White House counsel Pat Cipollone will be lead lawyer, backed by Mr Trump's personal attorney Jay Sekulow.
They will be joined by Ken Starr, who was at the centre of Bill Clinton's impeachment in the 1990s, and celebrity lawyer Alan Dershowitz.
In an initial response to the president being charged, written by Mr Cipollone and Mr Sekulow, the defence said that the articles of impeachment - passed by the majority-Democrat House of Representatives - "are a dangerous attack on the right of the American people to freely choose their president".
"This is a brazen and unlawful attempt to overturn the results of the 2016 election and interfere with the 2020 election," the team said in a statement.
Mr Trump has been impeached on charges that he abused his office to try to force Ukraine into digging up dirt on leading Democratic presidential candidate Joe Biden by withholding $400 million in military aid and a White House meeting with his Ukrainian counterpart President Volodymyr Zelensky.
He was also impeached for allegedly obstructing Congress.
"The articles of impeachment are constitutionally invalid on their face. They fail to allege any crime or violation of law whatsoever," the defence team said.

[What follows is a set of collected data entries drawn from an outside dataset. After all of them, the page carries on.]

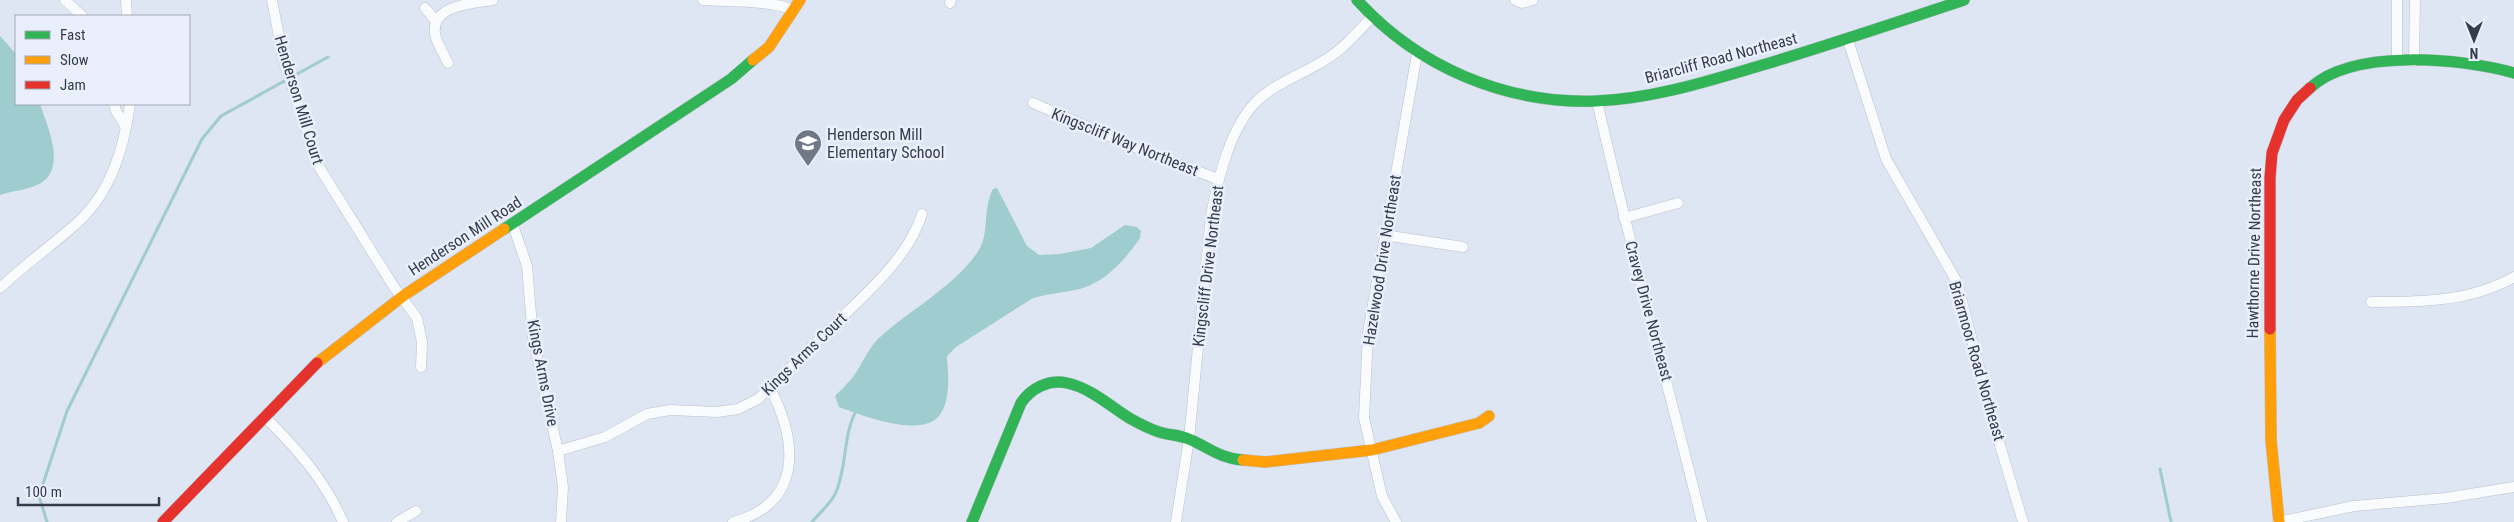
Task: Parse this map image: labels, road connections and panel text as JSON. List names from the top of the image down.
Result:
{
  "streets": {
    "street": [
      "Briarcliff Road Northeast",
      "Henderson Mill Court",
      "Kingscliff Way Northeast",
      "Henderson Mill Road",
      "Hawthorne Drive Northeast",
      "Hazelwood Drive Northeast",
      "Kingscliff Drive Northeast",
      "Cravey Drive Northeast",
      "Kings Arms Court",
      "Briarmoor Road Northeast",
      "Kings Arms Drive"
    ]
  },
  "crossings": [
    ["Briarcliff Road Northeast", "Hazelwood Drive Northeast"],
    ["Briarcliff Road Northeast", "Kingscliff Drive Northeast"],
    ["Briarcliff Road Northeast", "Cravey Drive Northeast"],
    ["Briarcliff Road Northeast", "Briarmoor Road Northeast"],
    ["Henderson Mill Court", "Henderson Mill Road"],
    ["Kingscliff Way Northeast", "Kingscliff Drive Northeast"],
    ["Henderson Mill Road", "Kings Arms Drive"],
    ["Kings Arms Court", "Kings Arms Drive"]
  ],
  "places": {
    "school or university": ["Henderson Mill Elementary School"]
  },
  "legend": ["Fast", "Slow", "Jam"],
  "scale_bar": "100 m",
  "north": "bottom"
}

In a call with reporters earlier yesterday, a source close to Mr Trump's legal team said the articles violate the US constitution because they are "the product of invalid proceedings that flagrantly denied the president any due process rights".
The impeachment process risks doing "lasting damage to our structure of government", the source said.
The sources added that Mr Trump had met Mr Zelensky at the UN in September and that the military aid had been released, proving there was no quid pro quo with Kiev, although by that point a whistleblower within the administration had already triggered the impeachment proceedings.
The house managers, or prosecutors in the impeachment trial, filed their official brief yesterday, in which they said that Mr Trump's conduct "is the Framers' worst nightmare," referring to the authors of the US Constitution.
"The case against the President of the United States is simple, the facts are indisputable, and the evidence is overwhelming," the managers said in a joint statement after filing the brief.
"President Trump abused the power of his office to solicit foreign interference in our elections for his own personal political gain, thereby jeopardising our national security, the integrity of our elections, and our democracy."